WORK INSTRUCTION :: Please take the lines from the one holding "M446,385L466,400L451,419L431,404Z" through the one holding "M479,258L509,228L555,197L712,101C727,88 738,77 741,58" in the data below and copy them exactly.

== Segment start ==

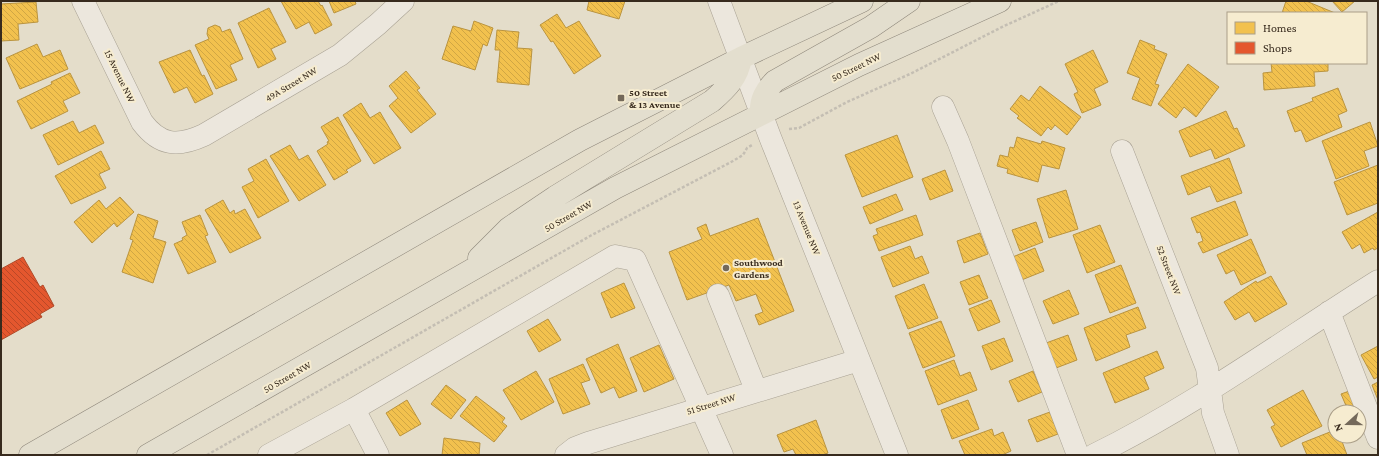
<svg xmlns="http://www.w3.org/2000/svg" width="1379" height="456" font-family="'Crimson Pro',serif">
<defs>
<pattern id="homes-back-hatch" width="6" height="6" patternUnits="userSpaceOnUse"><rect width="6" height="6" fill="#f2c14e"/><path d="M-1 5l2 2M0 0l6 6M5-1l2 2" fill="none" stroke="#d0a644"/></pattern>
<pattern id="shops-back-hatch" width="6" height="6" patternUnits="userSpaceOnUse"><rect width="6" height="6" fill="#e4572e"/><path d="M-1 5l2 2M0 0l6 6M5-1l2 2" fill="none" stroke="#ba4827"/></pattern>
</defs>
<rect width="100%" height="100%" fill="#e4ddca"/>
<path fill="url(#homes-back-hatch)" stroke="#ba943f" d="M281,1H318L321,6L322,5L332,25L315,34L309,22L296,29Z
M329,1H355L356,4L334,13Z
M589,1H625L619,19L587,10Z
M1286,1H1306L1335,13H1282Z
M1332,1H1355L1342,12Z
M36,2L38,22L18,24L19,40L1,41V4Z
M269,8L286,42L271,49L276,59L258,68L238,23Z
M557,14L566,28L579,21L601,56L574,74L553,41L551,42L540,25Z
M474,21L493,28L487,46L483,44L475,70L442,59L453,26L471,31Z
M215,25L220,27L222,32L230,29L243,59L230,65L237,80L216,89L195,45L209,39L207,34L208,28Z
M497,30L519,32L517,48L532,49L529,85L497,82L500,50H495Z
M1140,40L1155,46L1154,49L1167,54L1155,84L1159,85L1151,106L1132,99L1140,78L1127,73Z
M37,44L43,57L60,50L68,69L20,89L6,58Z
M190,50L202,76L204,75L213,94L195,103L187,87L174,93L159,62Z
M1093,50L1108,82L1094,89L1101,105L1082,113L1074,94L1078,92L1065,64Z
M1271,63H1328V71L1314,72L1315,86L1264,90L1263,73L1272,72Z
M1188,64L1219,87L1196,117L1184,107L1176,118L1158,104Z
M406,71L420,88L417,90L436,114L411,133L389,106L398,98L389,86Z
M70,73L80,93L63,101L68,111L31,129L17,101L52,84L51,82Z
M1040,86L1081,117L1067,135L1055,125L1051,130L1048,127L1041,136L1017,118L1019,116L1010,109L1021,95L1029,101Z
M1338,88L1347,111L1338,115L1342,127L1306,142L1301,130L1295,132L1287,111L1313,101L1312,98Z
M361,103L370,118L380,112L401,148L374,164L343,115Z
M1226,111L1234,129L1237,128L1245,146L1215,159L1211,149L1190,157L1179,131Z
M338,117L361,161L346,170L348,172L334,180L317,151L328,144L327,142L329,141L321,127Z
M73,121L79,133L95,125L104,143L58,165L43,135Z
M1370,122L1378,146L1364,151L1369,166L1336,179L1322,141Z
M897,135L913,177L862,197L845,155Z
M1017,137L1041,144L1042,141L1065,148L1059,169L1042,165L1038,182L1007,173L1008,169L997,166L1000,155L1008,157L1010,147L1014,148Z
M290,145L299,160L308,155L326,185L299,201L270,156Z
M101,151L110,169L99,174L106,188L71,204L55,176Z
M1229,158L1242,193L1217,202L1210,186L1188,195L1181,176Z
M266,159L289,201L258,218L242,187L254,181L248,169Z
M1378,165V203L1347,215L1334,182Z
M945,170L953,191L930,200L922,179Z
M1066,190L1078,229L1049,238L1037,199Z
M896,194L903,210L870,224L863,207Z
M120,197L134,212L117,227L114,223L92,243L74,222L99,200L106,209Z
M223,200L230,213L234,210L235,214L245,209L261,238L230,253L205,210Z
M1235,201L1248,235L1203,253L1198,243L1203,241L1200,232L1197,233L1191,218Z
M1378,212V248L1374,250L1373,248L1364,253L1360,244L1352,249L1342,232Z
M138,214L158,221L153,238L166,242L153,283L122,272L133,240L130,239Z
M200,215L208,235L205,236L216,262L188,274L174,244L183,240L182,238L187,235L182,222Z
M916,215L923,235L879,251L873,236L878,234L876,229Z
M758,218L794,311L759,325L755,315L763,312L756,294L736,301L729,285L687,300L669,252L702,239L697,228L706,224L710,236Z
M1036,222L1043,242L1020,251L1012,230Z
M1100,225L1115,262L1087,273L1073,235Z
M980,233L988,254L964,263L957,241Z
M1251,239L1266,273L1241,285L1234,270L1226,274L1217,255Z
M910,246L915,259L922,256L929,273L893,287L881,257Z
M1035,248L1044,271L1019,281L1010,258Z
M1121,265L1136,303L1110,313L1095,275Z
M979,275L988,298L969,305L960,282Z
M1271,276L1287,304L1255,322L1249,312L1235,320L1224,302L1256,281L1257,283Z
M624,283L635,308L611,318L601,293Z
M924,284L938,318L908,329L895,296Z
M1069,290L1079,314L1053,324L1043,301Z
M991,300L1000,322L978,331L969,309Z
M1138,307L1146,328L1126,335L1130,347L1096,361L1084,328Z
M548,319L561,340L539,352L527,331Z
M941,321L955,356L923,368L909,333Z
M1068,335L1077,360L1056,368L1046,343Z
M1004,338L1013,361L991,370L982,346Z
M618,344L637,391L619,398L614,387L601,393L586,359Z
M659,345L674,379L644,392L630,358Z
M1378,346V377L1374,379L1361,355Z
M1157,351L1164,368L1144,377L1149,389L1115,403L1103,373Z
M954,360L960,376L970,372L977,390L938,405L925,371Z
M583,364L590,380L581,383L590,404L563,414L549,379Z
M536,371L554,402L521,420L503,390Z
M1033,371L1042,392L1018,402L1009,381Z
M1378,382V400L1372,385Z
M446,385L466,400L451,419L431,404Z
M1303,390L1322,426L1281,447L1271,427L1275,425L1267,410Z
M1352,390L1358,404L1347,408L1341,394Z
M476,396L505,418L502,422L507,426L494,442L460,416Z
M407,400L421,424L400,436L386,413Z
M968,400L979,429L952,439L941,410Z
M1050,412L1058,434L1037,442L1028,420Z
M816,420L828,453L822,455H796L793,449L784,452L777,435Z
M992,429L994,436L1003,432L1011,451L1002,455H965L959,441Z
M1335,430V436H1340L1347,455H1307L1302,443Z
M444,438L480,443L479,455H442Z"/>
<path fill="url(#shops-back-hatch)" stroke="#b04a29" d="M23,257L40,287L43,285L54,306L40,314L42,317L1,340V269Z"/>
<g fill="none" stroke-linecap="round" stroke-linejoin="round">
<defs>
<path id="minor" d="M83,1L142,122C160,146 178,147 204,135L340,55L378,24L403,1
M719,1L770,137L897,455
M943,107L958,141L1078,455
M1122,151L1207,368L1213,413L1228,455
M718,295L756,390
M1329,312L1378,438
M354,409L378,455
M269,455L354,409L615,256L635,260L722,455
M566,455L575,448L588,443L859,360
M1094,455C1194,406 1284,340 1378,281"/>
<path id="major" d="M761,114C760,100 765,91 775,81L871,27L909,1
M479,258L509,228L555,197L712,101C727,88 738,77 741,58
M30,455L580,140L741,58L862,1
M148,455L615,188L859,65L1000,1"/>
</defs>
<use href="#minor" stroke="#a9a294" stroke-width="23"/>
<use href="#major" stroke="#8e877b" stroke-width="23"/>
<path stroke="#c4beb3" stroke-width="2.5" stroke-dasharray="3 2" stroke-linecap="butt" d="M789,129L799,128L847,102L910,74L1002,27L1059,1
M207,455L590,236L733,161L743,155L747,148L752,145"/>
<use href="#minor" stroke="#ece7dd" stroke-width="22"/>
<use href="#major" stroke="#e3dece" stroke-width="22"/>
</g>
<g fill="#74695a" stroke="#f6ecd0" stroke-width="1.5">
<rect x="617" y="94" width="8" height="8" rx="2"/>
<circle cx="726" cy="268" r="4"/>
</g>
<g text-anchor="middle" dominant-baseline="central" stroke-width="4" stroke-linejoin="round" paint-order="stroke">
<g font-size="10" fill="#372a1d" stroke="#f6ecd0">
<text transform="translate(856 67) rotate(-26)">50 Street NW</text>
<text transform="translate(120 76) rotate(64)">15 Avenue NW</text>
<text transform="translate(291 84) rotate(-31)">49A Street NW</text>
<text transform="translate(568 216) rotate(-30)">50 Street NW</text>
<text transform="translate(807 228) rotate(68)">13 Avenue NW</text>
<text transform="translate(1169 270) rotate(69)">52 Street NW</text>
<text transform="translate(287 377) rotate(-30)">50 Street NW</text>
<text transform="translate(711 404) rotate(-17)">51 Street NW</text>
</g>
<g font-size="10" font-weight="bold" fill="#372a1d" stroke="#f6ecd0" text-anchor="start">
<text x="629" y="92">50 Street<tspan x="629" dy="12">&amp; 13 Avenue</tspan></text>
<text x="734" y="262">Southwood<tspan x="734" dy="12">Gardens</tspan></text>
</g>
</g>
<rect width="1379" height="456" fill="none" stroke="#372a1d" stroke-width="4"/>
<rect x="1227" y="12" width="140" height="52" fill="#f6ecd0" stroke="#aa9e88"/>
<rect x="1235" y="22" width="20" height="12" fill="#f2c14e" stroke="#aa9e88"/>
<text x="1263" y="32" font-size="12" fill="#372a1d">Homes</text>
<rect x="1235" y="42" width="20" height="12" fill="#e4572e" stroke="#aa9e88"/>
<text x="1263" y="52" font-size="12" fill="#372a1d">Shops</text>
<g transform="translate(1347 424) rotate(249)"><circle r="19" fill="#f6ecd0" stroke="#aa9e88"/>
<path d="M0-3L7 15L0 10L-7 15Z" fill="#74695a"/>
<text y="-6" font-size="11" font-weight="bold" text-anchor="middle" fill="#372a1d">N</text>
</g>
</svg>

== Segment end ==

TASK SOLUTION ::
M446,385L466,400L451,419L431,404Z
M1303,390L1322,426L1281,447L1271,427L1275,425L1267,410Z
M1352,390L1358,404L1347,408L1341,394Z
M476,396L505,418L502,422L507,426L494,442L460,416Z
M407,400L421,424L400,436L386,413Z
M968,400L979,429L952,439L941,410Z
M1050,412L1058,434L1037,442L1028,420Z
M816,420L828,453L822,455H796L793,449L784,452L777,435Z
M992,429L994,436L1003,432L1011,451L1002,455H965L959,441Z
M1335,430V436H1340L1347,455H1307L1302,443Z
M444,438L480,443L479,455H442Z"/>
<path fill="url(#shops-back-hatch)" stroke="#b04a29" d="M23,257L40,287L43,285L54,306L40,314L42,317L1,340V269Z"/>
<g fill="none" stroke-linecap="round" stroke-linejoin="round">
<defs>
<path id="minor" d="M83,1L142,122C160,146 178,147 204,135L340,55L378,24L403,1
M719,1L770,137L897,455
M943,107L958,141L1078,455
M1122,151L1207,368L1213,413L1228,455
M718,295L756,390
M1329,312L1378,438
M354,409L378,455
M269,455L354,409L615,256L635,260L722,455
M566,455L575,448L588,443L859,360
M1094,455C1194,406 1284,340 1378,281"/>
<path id="major" d="M761,114C760,100 765,91 775,81L871,27L909,1
M479,258L509,228L555,197L712,101C727,88 738,77 741,58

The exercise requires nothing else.